Role of COX-2, thromboxane A2 synthase, and prostaglandin I2 synthase in papillary thyroid carcinoma growth

摘要

The development of papillary thyroid carcinoma is influenced by many factors including genetic alterations, growth factors, and physical agents such as radiation. Arachidonic acid and its derivatives including prostaglandins (PG) and thromboxane along with the enzymes involved in their synthesis have been shown to influence the growth of various tumors. We analyzed the immunoreactivity for cyclooxygenase-2 (COX-2) and mRNA expression levels of the enzymes COX-2, thromboxane A2 (TXA2) synthase, and PGI2 synthase by RT-PCR in papillary carcinomas and matching normal tissues to determine the role of these enzymes in the development of papillary thyroid carcinomas. A papillary thyroid carcinoma cell line TPC-1 was also studied in vitro to determine the role of the specific COX-2 inhibitor NS-398 on COX-2 and vascular endothelial growth factor-A, since COX-2 also has a role in regulating tumor angiogenesis. RT-PCR analysis showed significant increases in TXA2 synthase mRNA levels in papillary thyroid carcinomas compared to normal thyroid tissues. Although COX-2 mRNA levels were generally increased in papillary carcinomas, the differences were not statistically significant.
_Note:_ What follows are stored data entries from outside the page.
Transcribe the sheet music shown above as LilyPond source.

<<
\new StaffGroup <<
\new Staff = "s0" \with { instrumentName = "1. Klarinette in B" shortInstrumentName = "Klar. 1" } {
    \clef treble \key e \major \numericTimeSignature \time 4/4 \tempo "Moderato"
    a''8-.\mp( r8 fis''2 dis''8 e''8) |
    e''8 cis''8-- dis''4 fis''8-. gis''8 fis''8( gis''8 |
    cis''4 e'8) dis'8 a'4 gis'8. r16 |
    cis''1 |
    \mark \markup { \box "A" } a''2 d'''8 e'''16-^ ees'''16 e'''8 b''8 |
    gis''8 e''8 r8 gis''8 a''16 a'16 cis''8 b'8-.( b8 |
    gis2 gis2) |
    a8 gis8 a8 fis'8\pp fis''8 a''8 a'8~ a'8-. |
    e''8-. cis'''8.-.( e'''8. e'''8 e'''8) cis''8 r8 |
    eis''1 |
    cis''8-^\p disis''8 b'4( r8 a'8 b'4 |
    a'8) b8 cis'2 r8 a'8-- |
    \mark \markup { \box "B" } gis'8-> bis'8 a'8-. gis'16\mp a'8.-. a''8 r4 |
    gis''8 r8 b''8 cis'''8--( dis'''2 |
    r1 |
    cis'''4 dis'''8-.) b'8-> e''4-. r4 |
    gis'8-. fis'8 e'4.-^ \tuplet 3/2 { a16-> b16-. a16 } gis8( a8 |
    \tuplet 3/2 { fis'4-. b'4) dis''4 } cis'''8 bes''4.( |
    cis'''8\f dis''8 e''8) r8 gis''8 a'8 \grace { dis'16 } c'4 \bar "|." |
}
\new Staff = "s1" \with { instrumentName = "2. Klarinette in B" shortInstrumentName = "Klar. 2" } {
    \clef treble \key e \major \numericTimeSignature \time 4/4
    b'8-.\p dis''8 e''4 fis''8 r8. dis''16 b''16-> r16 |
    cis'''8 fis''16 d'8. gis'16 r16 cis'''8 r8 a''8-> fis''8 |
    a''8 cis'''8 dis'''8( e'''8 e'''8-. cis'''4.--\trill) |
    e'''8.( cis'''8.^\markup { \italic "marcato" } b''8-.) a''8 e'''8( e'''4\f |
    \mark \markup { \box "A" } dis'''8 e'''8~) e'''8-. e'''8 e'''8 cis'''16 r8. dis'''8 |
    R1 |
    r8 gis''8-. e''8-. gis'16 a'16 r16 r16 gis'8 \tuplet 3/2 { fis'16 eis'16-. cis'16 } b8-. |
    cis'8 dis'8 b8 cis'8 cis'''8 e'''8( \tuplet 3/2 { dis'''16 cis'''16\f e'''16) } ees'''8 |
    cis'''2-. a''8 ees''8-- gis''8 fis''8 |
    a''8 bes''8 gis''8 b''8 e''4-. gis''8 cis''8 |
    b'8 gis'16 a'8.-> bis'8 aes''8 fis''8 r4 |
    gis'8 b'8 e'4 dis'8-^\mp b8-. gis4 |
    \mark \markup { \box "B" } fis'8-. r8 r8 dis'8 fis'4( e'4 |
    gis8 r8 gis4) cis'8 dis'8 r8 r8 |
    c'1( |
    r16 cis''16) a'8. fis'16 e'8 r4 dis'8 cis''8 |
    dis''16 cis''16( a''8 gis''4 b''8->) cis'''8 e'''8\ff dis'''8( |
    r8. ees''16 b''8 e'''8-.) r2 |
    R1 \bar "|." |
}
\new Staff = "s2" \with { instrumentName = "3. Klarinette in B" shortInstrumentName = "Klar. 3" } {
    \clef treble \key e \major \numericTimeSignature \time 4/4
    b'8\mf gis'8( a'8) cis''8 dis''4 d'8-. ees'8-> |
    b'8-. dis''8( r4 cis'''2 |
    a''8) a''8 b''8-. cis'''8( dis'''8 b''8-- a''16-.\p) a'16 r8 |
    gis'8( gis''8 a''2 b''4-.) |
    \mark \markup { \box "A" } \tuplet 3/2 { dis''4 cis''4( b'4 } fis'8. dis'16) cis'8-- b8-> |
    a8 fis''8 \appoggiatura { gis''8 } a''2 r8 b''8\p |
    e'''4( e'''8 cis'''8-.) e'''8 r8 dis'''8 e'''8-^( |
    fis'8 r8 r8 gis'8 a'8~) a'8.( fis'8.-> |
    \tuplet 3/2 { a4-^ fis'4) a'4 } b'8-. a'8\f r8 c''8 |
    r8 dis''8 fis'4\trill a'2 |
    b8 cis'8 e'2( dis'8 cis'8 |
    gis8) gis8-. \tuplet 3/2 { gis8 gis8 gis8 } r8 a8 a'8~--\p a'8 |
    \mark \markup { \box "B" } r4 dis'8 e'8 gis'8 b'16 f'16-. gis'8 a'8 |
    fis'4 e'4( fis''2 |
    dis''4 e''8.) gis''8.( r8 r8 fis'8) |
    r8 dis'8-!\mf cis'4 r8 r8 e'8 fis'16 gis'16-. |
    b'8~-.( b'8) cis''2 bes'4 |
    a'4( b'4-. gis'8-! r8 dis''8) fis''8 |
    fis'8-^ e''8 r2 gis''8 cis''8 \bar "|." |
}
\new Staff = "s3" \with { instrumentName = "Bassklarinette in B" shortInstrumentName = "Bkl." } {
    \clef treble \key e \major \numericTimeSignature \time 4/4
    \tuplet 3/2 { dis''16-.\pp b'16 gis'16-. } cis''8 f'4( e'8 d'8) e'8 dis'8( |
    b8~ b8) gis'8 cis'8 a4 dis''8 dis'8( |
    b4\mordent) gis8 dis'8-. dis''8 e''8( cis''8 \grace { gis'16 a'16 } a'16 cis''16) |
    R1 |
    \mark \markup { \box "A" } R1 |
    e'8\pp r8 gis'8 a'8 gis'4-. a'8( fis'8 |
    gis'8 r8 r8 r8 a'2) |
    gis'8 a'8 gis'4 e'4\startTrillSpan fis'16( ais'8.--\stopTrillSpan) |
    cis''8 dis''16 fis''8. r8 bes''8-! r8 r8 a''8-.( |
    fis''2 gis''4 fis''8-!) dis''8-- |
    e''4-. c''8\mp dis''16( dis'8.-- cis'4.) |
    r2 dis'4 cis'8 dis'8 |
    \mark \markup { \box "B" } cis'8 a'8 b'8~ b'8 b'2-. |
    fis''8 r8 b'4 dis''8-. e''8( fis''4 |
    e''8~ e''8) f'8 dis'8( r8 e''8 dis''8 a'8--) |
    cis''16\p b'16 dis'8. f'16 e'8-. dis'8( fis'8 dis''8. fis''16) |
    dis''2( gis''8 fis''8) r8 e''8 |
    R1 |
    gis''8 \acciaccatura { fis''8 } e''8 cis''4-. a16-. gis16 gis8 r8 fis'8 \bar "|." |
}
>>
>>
There were no significant differences in PGI2 synthase mRNA levels. COX-2 protein expression was greater in papillary carcinoma compared to normal thyroid tissues; however, the levels were quite variable. In vitro studies with a COX-2 inhibitor, NS-398, showed inhibition of tumor growth along with increased levels of COX-2 and vascular endothelial growth factor-A mRNA expression. These results indicate that specific enzyme levels in the PG synthesis pathway such as TXA2 synthase are increased in papillary thyroid carcinomas. COX-2 also has a role in papillary thyroid growth, since a specific inhibitor of COX-2 regulates papillary thyroid carcinoma cell proliferation. These results implicate several enzymes in the synthesis of prostanoids as regulators of thyroid papillary carcinoma proliferation and suggest that increased levels of expression of these enzymes may play a role in the pathogenesis of these tumors.